Re: [PATCH v2] PCI/MSI: Avoid torn updates to MSI pairs

Evan Green <evgreen@xxxxxxxxxxxx> · Thu, 23 Jan 2020 16:29:34 -0800

On Thu, Jan 23, 2020 at 2:59 PM Evan Green <evgreen@xxxxxxxxxxxx> wrote:
>
> On Thu, Jan 23, 2020 at 12:59 PM Evan Green <evgreen@xxxxxxxxxxxx> wrote:
> >
> > On Thu, Jan 23, 2020 at 10:17 AM Thomas Gleixner <tglx@xxxxxxxxxxxxx> wrote:
> > >
> > > Evan,
> > >
> > > Thomas Gleixner <tglx@xxxxxxxxxxxxx> writes:
> > > > This is not yet debugged fully and as this is happening on MSI-X I'm not
> > > > really convinced yet that your 'torn write' theory holds.
> > >
> > > can you please apply the debug patch below and run your test. When the
> > > failure happens, stop the tracer and collect the trace.
> > >
> > > Another question. Did you ever try to change the affinity of that
> > > interrupt without hotplug rapidly while the device makes traffic? If
> > > not, it would be interesting whether this leads to a failure as well.
> >
> > Thanks for the patch. Looks pretty familiar :)
> > I ran into issues where trace_printks on offlined cores seem to
> > disappear. I even made sure the cores were back online when I
> > collected the trace. So your logs might not be useful. Known issue
> > with the tracer?
> >
> > I figured I'd share my own debug chicken scratch, in case you could
> > glean anything from it. The LOG entries print out timestamps (divide
> > by 1000000) that you can match up back to earlier in the log (ie so
> > the last XHCI MSI change occurred at 74.032501, the last interrupt
> > came in at 74.032405). Forgive the mess.
> >
> > I also tried changing the affinity rapidly without CPU hotplug, but
> > didn't see the issue, at least not in the few minutes I waited
> > (normally repros easily within 1 minute). An interesting datapoint.
>
> One additional datapoint. The intel guys suggested enabling
> CONFIG_IRQ_REMAP, which does seem to eliminate the issue for me. I'm
> still hoping there's a smaller fix so I don't have to add all that in.

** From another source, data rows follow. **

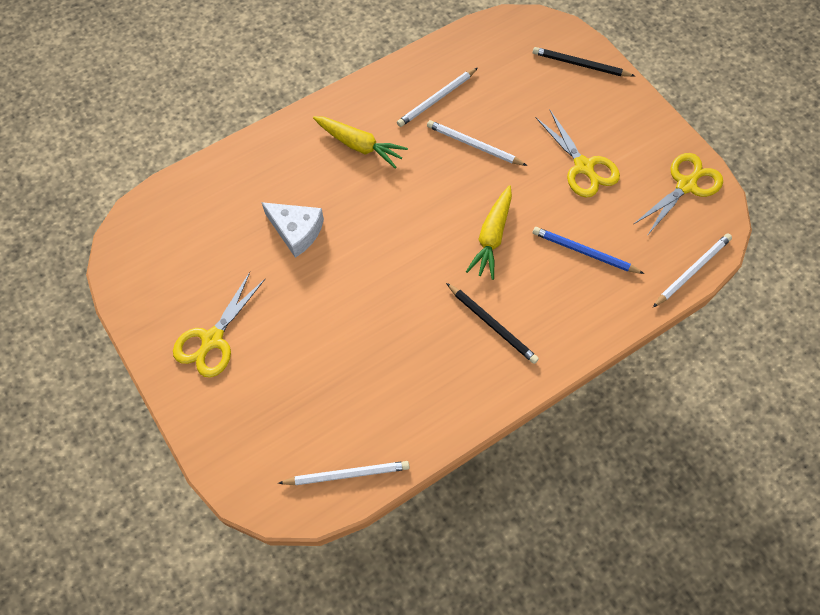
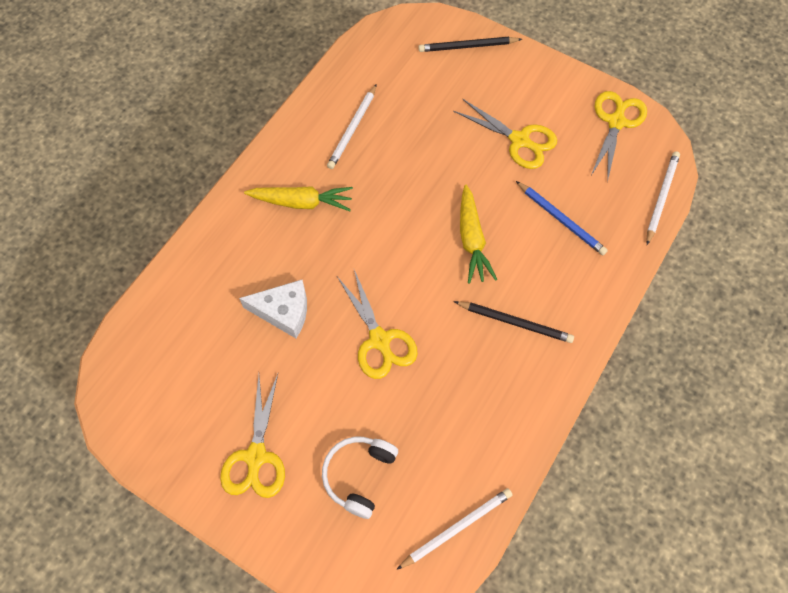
camera: 25 degrees left, 0 degrees up
white pencil [427,120,527,166] -> none
blue pencil [533,227,644,274] -> blue pencil turned 135 degrees counterclockwise [516,181,608,255]
none -> white headphones [322,437,398,519]
none -> yellow scissors [338,270,418,379]

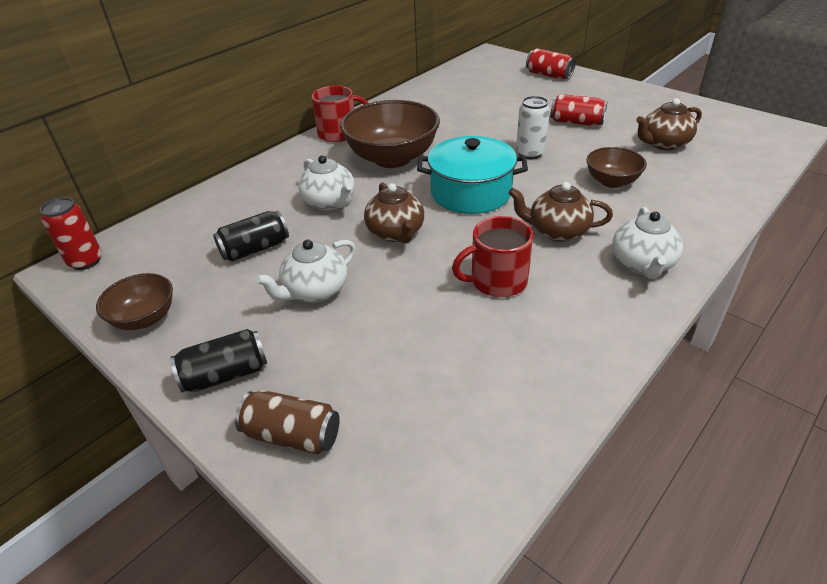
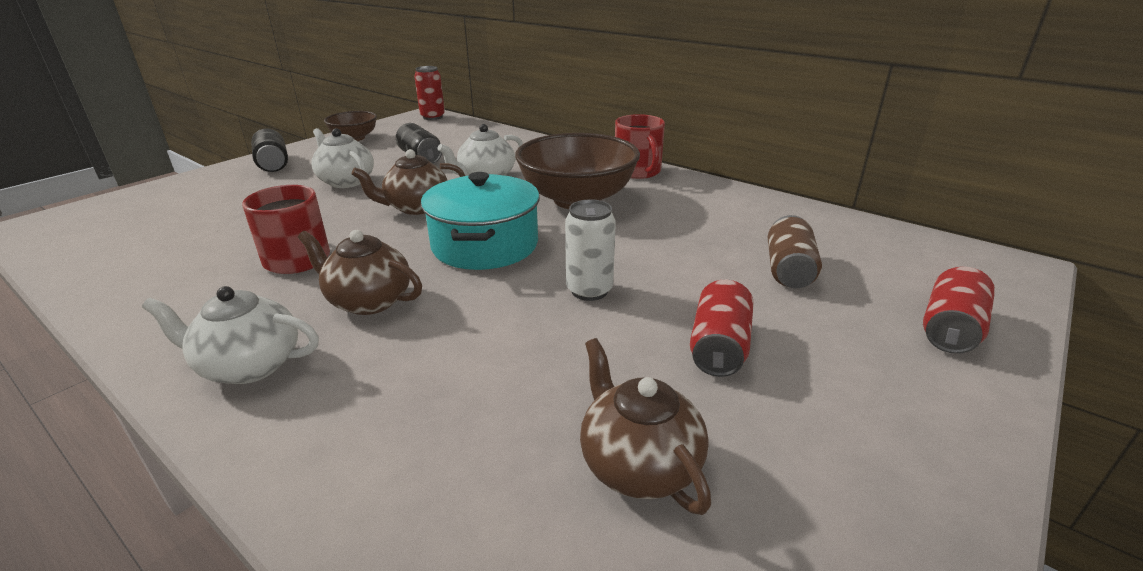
camera: 85 degrees right, 10 degrees down
brown can [235,390,340,454] -> brown can moved to [768,215,822,288]
brown teapot [509,182,613,242] -> brown teapot turned 75 degrees counterclockwise [298,230,422,315]
brown bowl [586,147,647,188] -> none

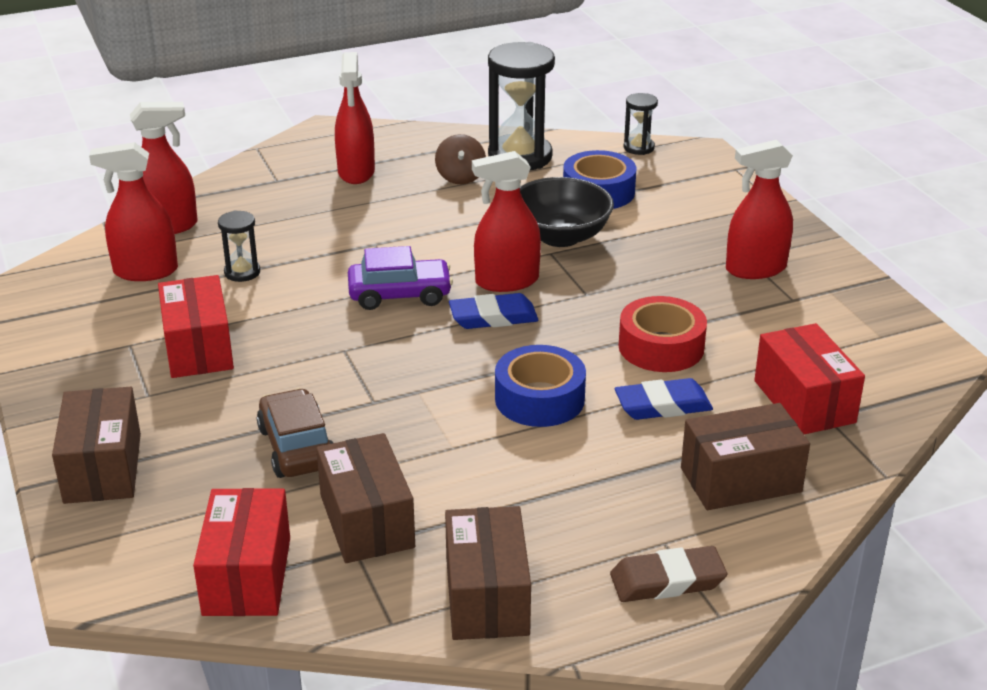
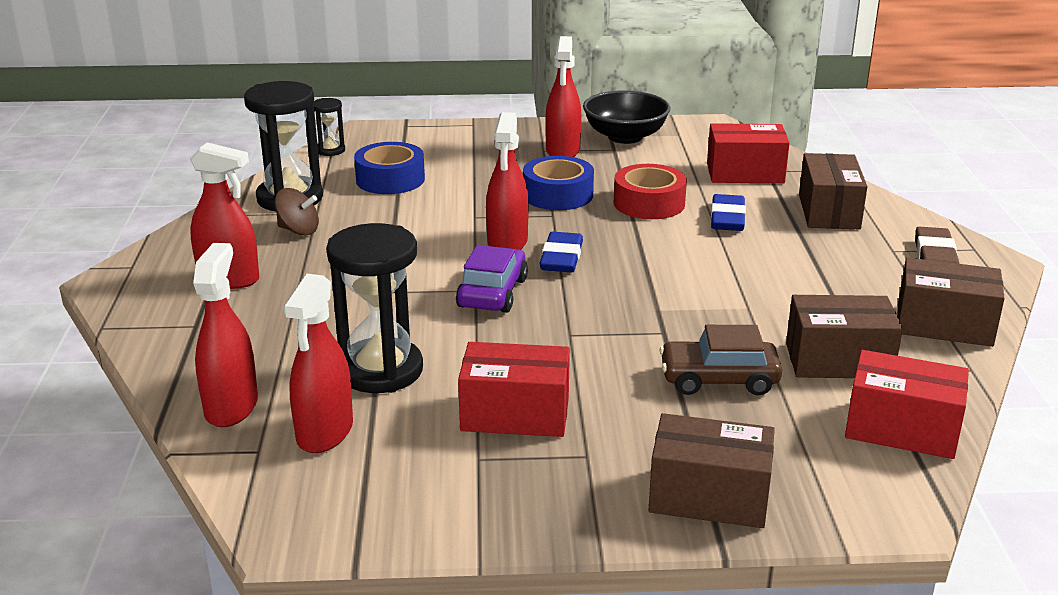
camera: 70 degrees left, 5 degrees down
black hourglass [218,210,260,282] -> black hourglass [326,223,423,393], size x2.04
blue tape [495,345,586,427] -> blue tape moved to [523,156,594,210]
black bowl [520,177,614,247] -> black bowl moved to [583,90,671,144]

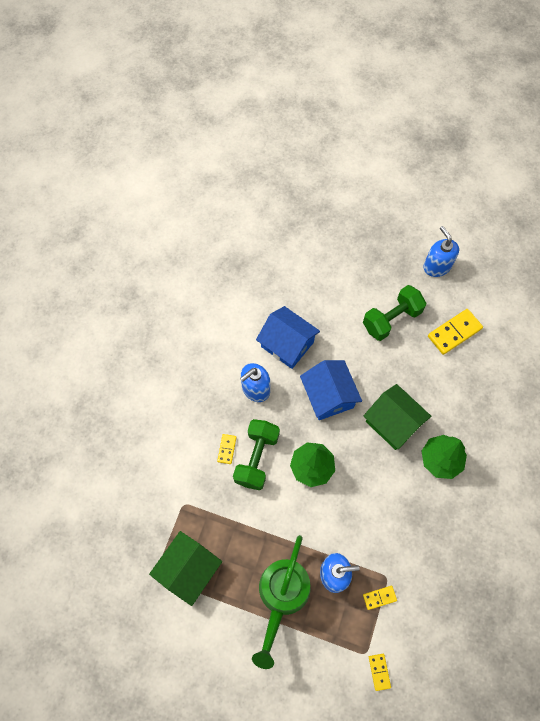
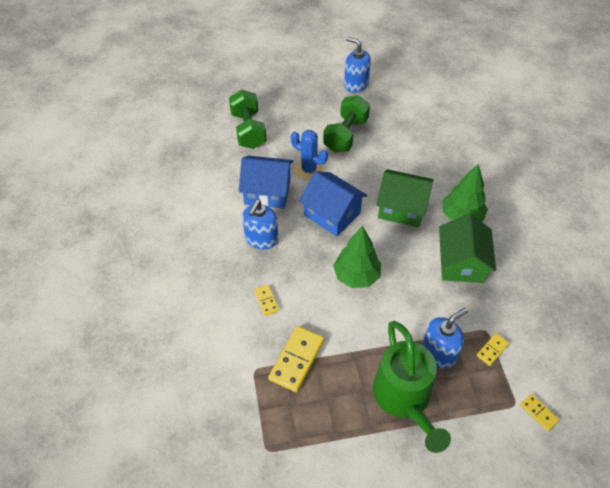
camera: 30 degrees left, 15 degrees down
green house [149,531,222,606] -> green house moved to [439,214,496,283]
green dumbbell [233,419,280,490] -> green dumbbell moved to [229,90,267,149]
yellow domino [428,309,483,355] -> yellow domino moved to [268,326,324,392]
none -> blue cactus [291,130,328,180]

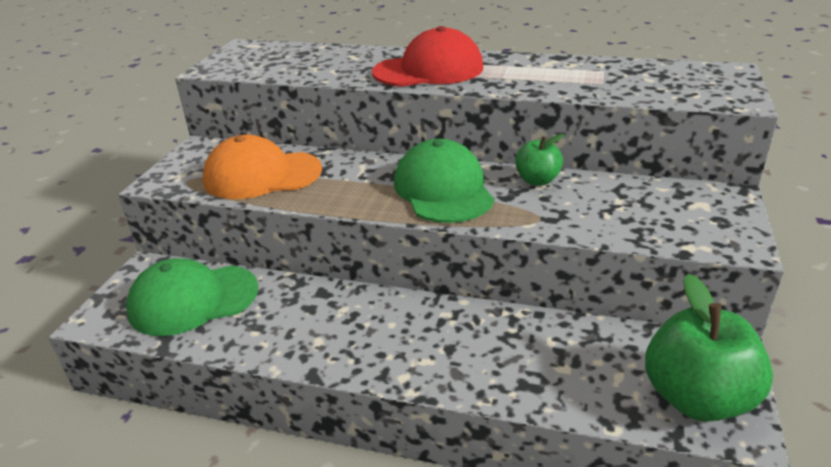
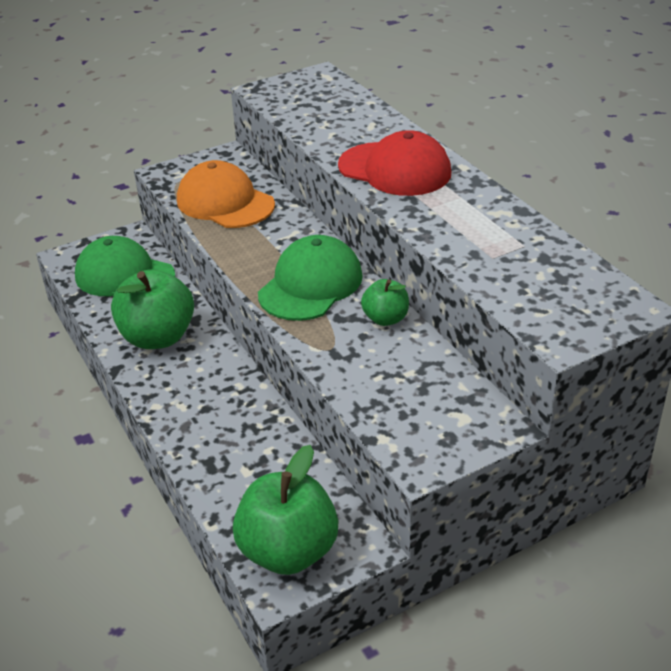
camera: 45 degrees right, 5 degrees up
none -> green apple [111,270,194,349]

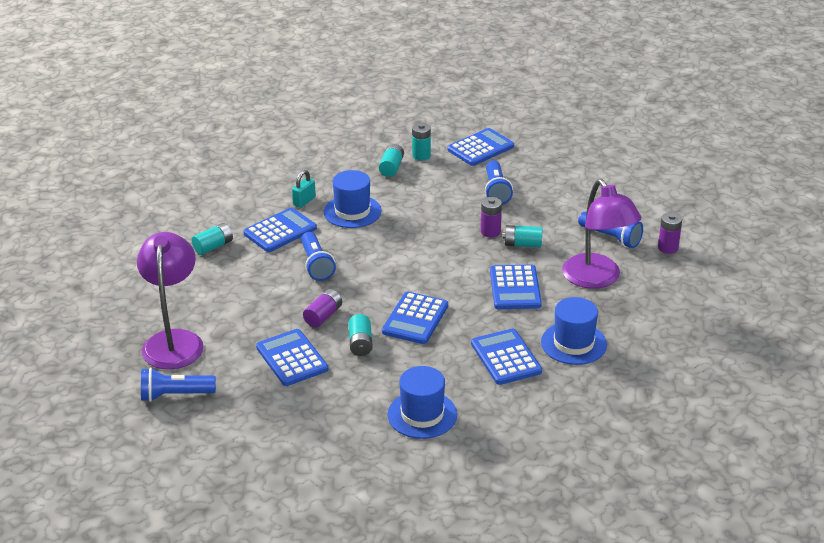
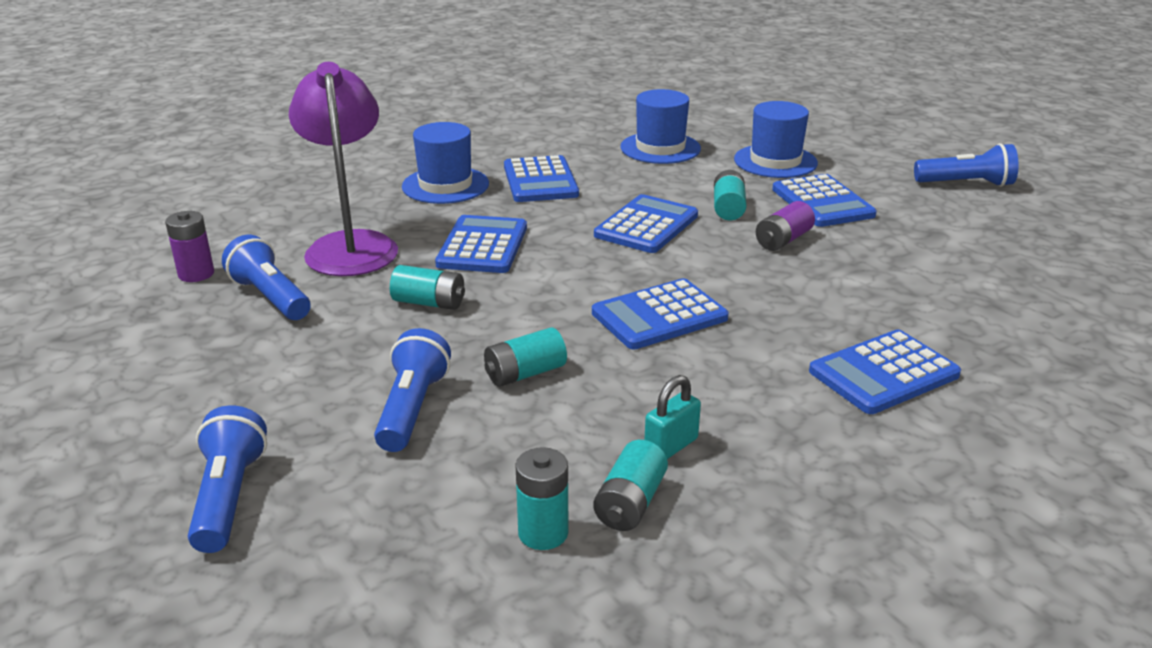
camera: 170 degrees left, 5 degrees down
purple lamp [137,232,204,370] -> none
turquoise battery [192,223,233,255] -> turquoise battery moved to [484,327,567,387]
turquoise padlock [292,170,316,208] -> turquoise padlock moved to [644,375,701,459]
blue flashlight [301,232,336,281] -> blue flashlight moved to [188,405,267,553]
blue hat [324,170,382,228] -> blue hat moved to [734,101,818,178]
blue calculator [447,128,514,166] -> blue calculator moved to [592,278,729,349]
purple battery [481,197,502,237] -> none

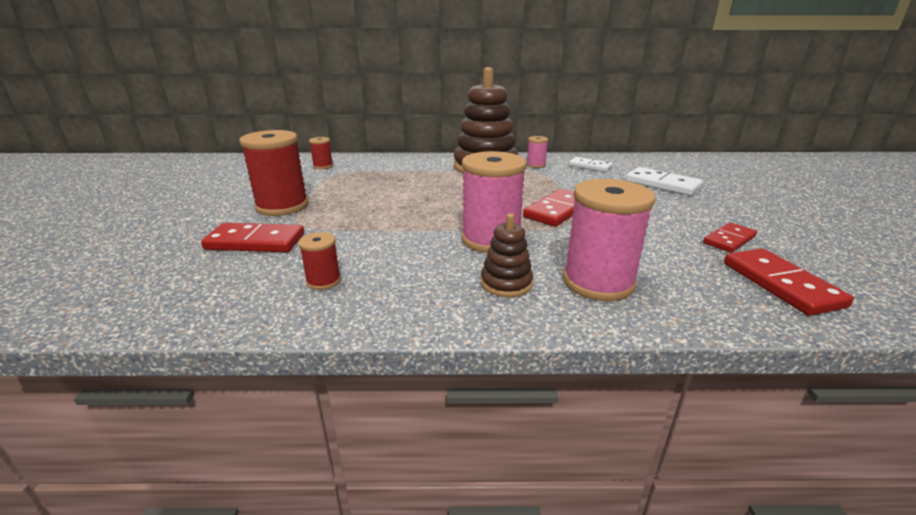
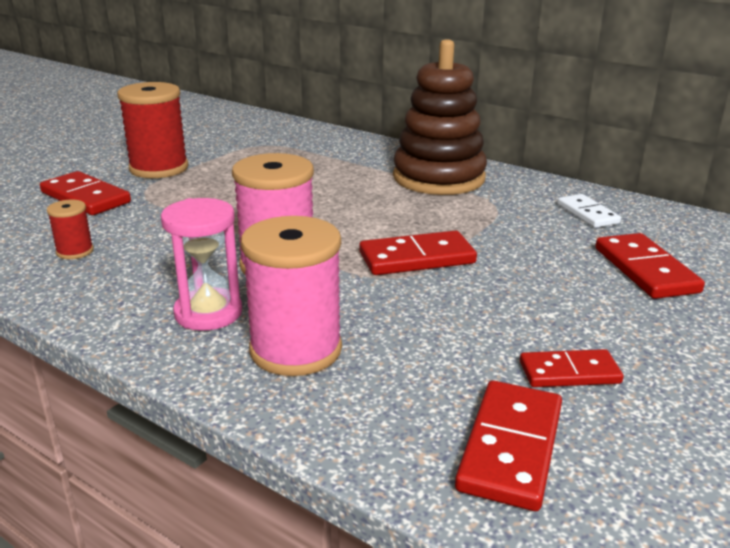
camera: 35 degrees right, 0 degrees up
red spool [309,137,333,169] -> none
brown stacking toy [481,214,533,297] -> pink hourglass [161,198,242,331]
pink spool [527,136,548,168] -> none
white domino [626,167,703,196] -> red domino [595,233,705,299]

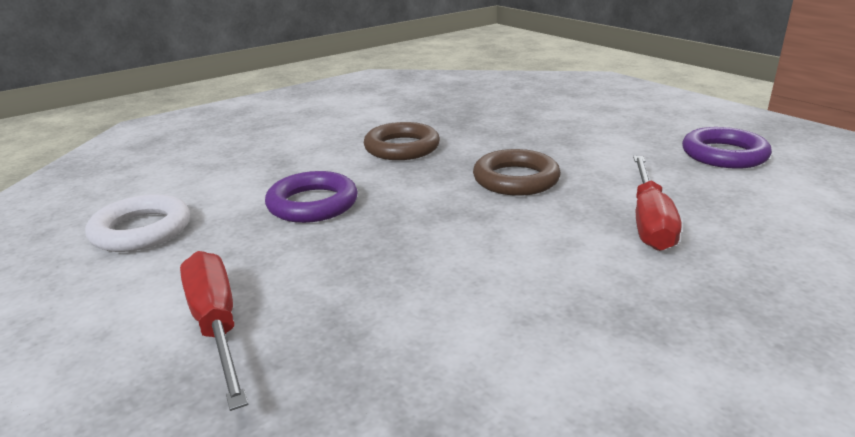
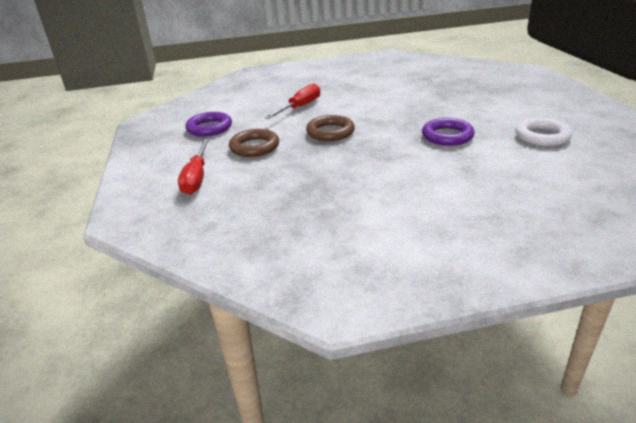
camera: 155 degrees left, 5 degrees up
red screwdriver [180,251,248,411] -> red screwdriver moved to [178,139,209,195]
brown ring [364,122,440,160] -> brown ring moved to [229,129,279,157]

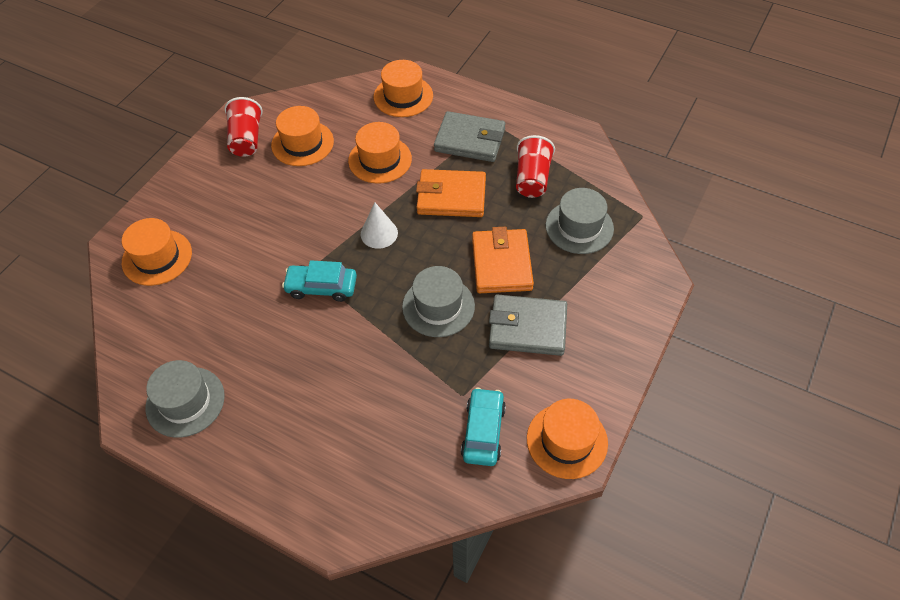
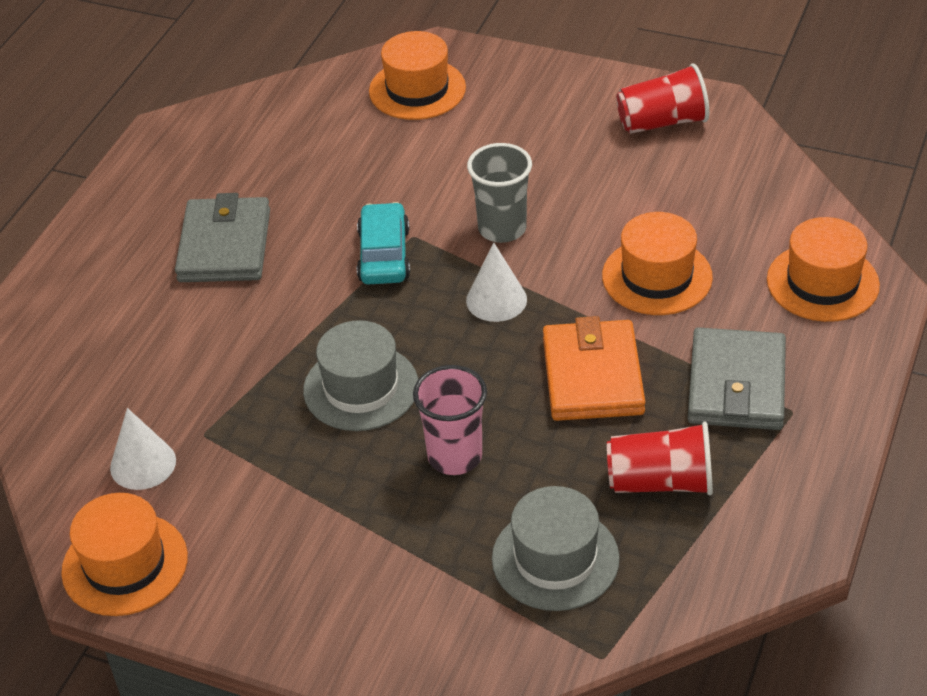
camera: 85 degrees right, 10 degrees down
grey hat [146,360,225,438] -> none
orange hat [271,106,334,166] -> none
turquoise car [461,387,506,466] -> white cone [110,408,176,490]
orange wallet [472,227,534,293] -> pink cup [413,365,487,475]
grey wallet [489,294,567,356] -> grey wallet moved to [175,193,270,282]
none -> grey cup [467,143,532,243]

I did another experiment that I think lends credibility to my torn MSI
hypothesis. I have the following change:

diff --git a/arch/x86/kernel/cpu/mcheck/mce.c b/arch/x86/kernel/cpu/mcheck/mce.c
index 1f69b12d5bb86..0336d23f9ba9a 100644
--- a/arch/x86/kernel/cpu/mcheck/mce.c
+++ b/arch/x86/kernel/cpu/mcheck/mce.c
@@ -1798,6 +1798,7 @@ void (*machine_check_vector)(struct pt_regs *,
long error_code) =

 dotraplinkage void do_mce(struct pt_regs *regs, long error_code)
 {
+printk("EVAN MACHINE CHECK HC died");
        machine_check_vector(regs, error_code);
 }

diff --git a/drivers/pci/msi.c b/drivers/pci/msi.c
index 23a363fd4c59c..31f683da857e3 100644
--- a/drivers/pci/msi.c
+++ b/drivers/pci/msi.c
@@ -315,6 +315,11 @@ void __pci_write_msi_msg(struct msi_desc *entry,
struct msi_msg *msg)
                msgctl |= entry->msi_attrib.multiple << 4;
                pci_write_config_word(dev, pos + PCI_MSI_FLAGS, msgctl);

+if (entry->msi_attrib.is_64) {
+pci_write_config_word(dev, pos + PCI_MSI_DATA_64, 0x4012);
+} else {
+pci_write_config_word(dev, pos + PCI_MSI_DATA_32, 0x4012);
+}
                pci_write_config_dword(dev, pos + PCI_MSI_ADDRESS_LO,
                                       msg->address_lo);
                if (entry->msi_attrib.is_64) {

And indeed, I get a machine check, despite the fact that MSI_DATA is
overwritten just after address is updated.

[   79.937179] smpboot: CPU 1 is now offline
[   80.001685] smpboot: CPU 3 is now offline
[   80.025210] smpboot: CPU 5 is now offline
[   80.049517] smpboot: CPU 7 is now offline
[   80.094263] x86: Booting SMP configuration:
[   80.099394] smpboot: Booting Node 0 Processor 1 APIC 0x1
[   80.136233] smpboot: Booting Node 0 Processor 3 APIC 0x3
[   80.155732] smpboot: Booting Node 0 Processor 5 APIC 0x5
[   80.173632] smpboot: Booting Node 0 Processor 7 APIC 0x7
[   80.297198] smpboot: CPU 1 is now offline
[   80.331347] EVAN MACHINE CHECK HC died
[   82.281555] Kernel panic - not syncing: Timeout: Not all CPUs
entered broadcast exception handler
[   82.295775] Kernel Offset: disabled
[   82.301740] gsmi: Log Shutdown Reason 0x02
[   82.313942] Rebooting in 30 seconds..
[  112.204113] ACPI MEMORY or I/O RESET_REG.

-Evan